Do you rely on your coworkers? I don’t. And they don’t rely on me. Individual humans are not reliable, and we aren’t supposed to be.

We don’t rely on our teammates to be available 24/7. Nor to be right all the time. Humans sleep, we go on vacation, we have limited knowledge, sometimes we’re grouchy. If you’re out sick, I’ll answer chat messages addressed to you. If my dad dies, you’ll take my on-call shift. If the work you planned is harder than you thought, I’ll help you complete it. We work with our teammates so that someone on the team is available all the time.

You need to tell me there’s a problem, that’s all. Don’t just try harder! That’s not teamwork!

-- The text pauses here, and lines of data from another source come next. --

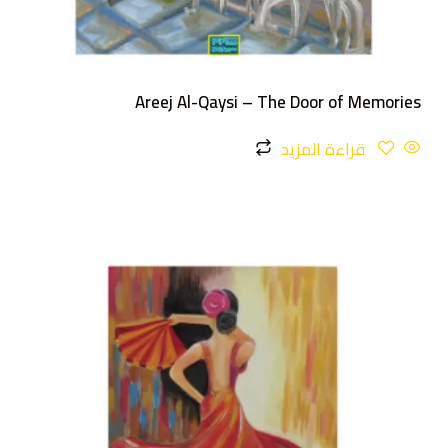
Areej Al-Qaysi – The Door of Memories
قراءة المزيد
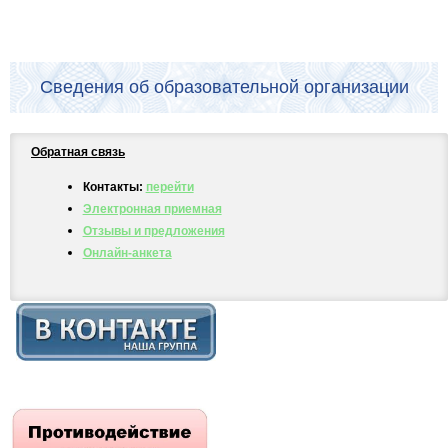
Сведения об образовательной организации
Обратная связь
Контакты:
перейти
Электронная приемная
Отзывы и предложения
Онлайн-анкета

We don’t rely on a particular instance of the software we operate to be stay live and responsive in production. We work with tools that take dead instances out of rotation, and we work with the code to make the software report its status and its difficulties, so we can fix them.

Within our team (of people and software and tools), we work with each other, so that outside the team, the world can rely on us. The rest of the company can rely on our software to be up and on someone to answer questions all the time. We build certainty on top of uncertainty.

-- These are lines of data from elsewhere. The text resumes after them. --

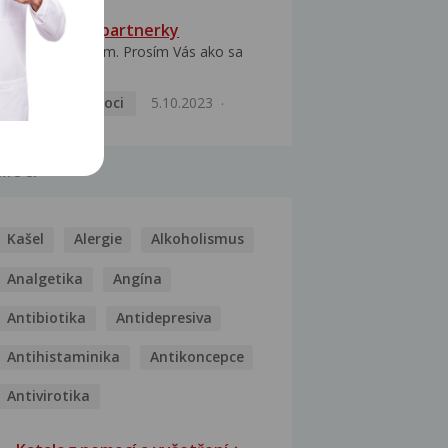
HPV typ 52 u partnerky
Dobrý deň prajem. Prosím Vás ako sa
dá vyliečiť vírus...
Pohlavní nemoci
5.10.2023
MOCI
Kašel
Alergie
Alkoholismus
Analgetika
Angína
Antibiotika
Antidepresiva
Antihistaminika
Antikoncepce
Antivirotika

If we need queuing in our production software, and we operate kafka to do that queuing, can we rely on Kafka? Heck no. It’s gonna be fine for months, but when something does go bad, it’s ours to repair. When too many nodes run out of disk space and everything is doom, it’s you and me frantically googling concepts and locating backups to search for lost messages. We have to work with the software we operate. That gets harder when problems are infrequent.

If we need queuing in our production software, and we pay for a service that operates Kafka, this is different. Yes, it’ll go down sometimes, but worst case we contact a human. Someone who is an expert in Kafka gets to trace down those lost messages. It takes humans inside a system to make it resilient. The humans on the team operating Kafka are prepared to work with it; someone’s instance is going down every week, so their heads are in that space. We can rely on the vendor, because people and software are working together to provide queuing as a service.

We work with our teammates, so the world can rely on our team.